Action item:
Update the entries starting at the top and ending at the line containing "At which category is" by replacing "sum" with "total", and leave everything else unchanged. Return only those lines.

Start of Provided information

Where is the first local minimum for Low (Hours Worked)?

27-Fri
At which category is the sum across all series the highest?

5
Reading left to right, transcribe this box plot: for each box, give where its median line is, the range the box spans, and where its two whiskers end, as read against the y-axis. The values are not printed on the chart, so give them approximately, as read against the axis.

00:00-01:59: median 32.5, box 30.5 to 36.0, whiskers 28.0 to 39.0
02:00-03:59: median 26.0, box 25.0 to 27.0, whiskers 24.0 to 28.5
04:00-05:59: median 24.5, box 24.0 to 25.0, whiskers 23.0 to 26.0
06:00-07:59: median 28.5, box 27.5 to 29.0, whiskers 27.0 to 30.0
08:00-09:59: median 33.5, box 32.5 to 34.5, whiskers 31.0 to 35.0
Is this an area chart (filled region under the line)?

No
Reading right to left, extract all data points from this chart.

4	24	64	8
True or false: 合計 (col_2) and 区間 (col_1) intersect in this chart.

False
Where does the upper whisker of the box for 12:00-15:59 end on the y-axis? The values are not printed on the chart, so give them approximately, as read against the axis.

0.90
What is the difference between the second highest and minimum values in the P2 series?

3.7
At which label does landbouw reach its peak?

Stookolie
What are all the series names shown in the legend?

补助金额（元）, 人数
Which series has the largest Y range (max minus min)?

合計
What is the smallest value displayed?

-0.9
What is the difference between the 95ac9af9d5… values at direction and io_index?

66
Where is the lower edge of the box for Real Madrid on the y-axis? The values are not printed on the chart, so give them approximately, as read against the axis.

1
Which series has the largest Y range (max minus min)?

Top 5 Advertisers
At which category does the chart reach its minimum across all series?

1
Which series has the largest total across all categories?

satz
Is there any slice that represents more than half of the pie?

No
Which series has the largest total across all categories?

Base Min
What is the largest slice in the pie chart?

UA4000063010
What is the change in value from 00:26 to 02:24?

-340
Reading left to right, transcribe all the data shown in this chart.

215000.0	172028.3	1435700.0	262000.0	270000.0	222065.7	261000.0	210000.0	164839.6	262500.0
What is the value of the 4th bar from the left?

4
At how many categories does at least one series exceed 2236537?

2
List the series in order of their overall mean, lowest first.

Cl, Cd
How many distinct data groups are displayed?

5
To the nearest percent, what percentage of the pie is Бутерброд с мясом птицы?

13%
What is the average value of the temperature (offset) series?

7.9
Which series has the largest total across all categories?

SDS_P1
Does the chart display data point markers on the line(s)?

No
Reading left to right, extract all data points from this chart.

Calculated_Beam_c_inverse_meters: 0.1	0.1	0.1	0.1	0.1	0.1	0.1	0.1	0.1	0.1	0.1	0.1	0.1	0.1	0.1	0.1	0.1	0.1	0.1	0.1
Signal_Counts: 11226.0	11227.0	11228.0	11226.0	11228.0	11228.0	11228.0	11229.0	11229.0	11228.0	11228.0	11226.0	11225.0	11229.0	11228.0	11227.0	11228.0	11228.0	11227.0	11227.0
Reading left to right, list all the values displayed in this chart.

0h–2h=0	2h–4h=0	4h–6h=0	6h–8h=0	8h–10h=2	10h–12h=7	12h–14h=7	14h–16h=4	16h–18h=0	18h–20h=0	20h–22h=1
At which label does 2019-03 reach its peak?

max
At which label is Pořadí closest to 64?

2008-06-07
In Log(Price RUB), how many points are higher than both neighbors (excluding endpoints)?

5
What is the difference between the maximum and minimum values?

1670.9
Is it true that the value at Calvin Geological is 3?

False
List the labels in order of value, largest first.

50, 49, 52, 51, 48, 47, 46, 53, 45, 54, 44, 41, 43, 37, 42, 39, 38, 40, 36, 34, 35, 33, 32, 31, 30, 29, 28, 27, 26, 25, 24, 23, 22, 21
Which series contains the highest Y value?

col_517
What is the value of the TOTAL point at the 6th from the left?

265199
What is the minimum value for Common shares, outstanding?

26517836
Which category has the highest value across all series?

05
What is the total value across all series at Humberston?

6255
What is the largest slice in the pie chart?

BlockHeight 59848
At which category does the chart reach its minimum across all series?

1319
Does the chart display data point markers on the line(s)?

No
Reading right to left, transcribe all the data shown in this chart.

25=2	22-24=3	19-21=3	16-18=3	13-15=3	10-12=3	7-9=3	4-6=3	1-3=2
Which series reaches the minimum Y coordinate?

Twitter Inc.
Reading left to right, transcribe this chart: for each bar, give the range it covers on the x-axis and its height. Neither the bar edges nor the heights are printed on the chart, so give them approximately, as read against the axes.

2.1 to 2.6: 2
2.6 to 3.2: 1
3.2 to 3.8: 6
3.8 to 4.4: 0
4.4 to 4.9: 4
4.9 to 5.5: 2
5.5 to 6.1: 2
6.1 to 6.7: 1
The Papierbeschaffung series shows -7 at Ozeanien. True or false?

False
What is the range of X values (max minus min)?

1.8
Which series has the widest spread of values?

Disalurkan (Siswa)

End of Provided information

Task answer:
Where is the first local minimum for Low (Hours Worked)?

27-Fri
At which category is the total across all series the highest?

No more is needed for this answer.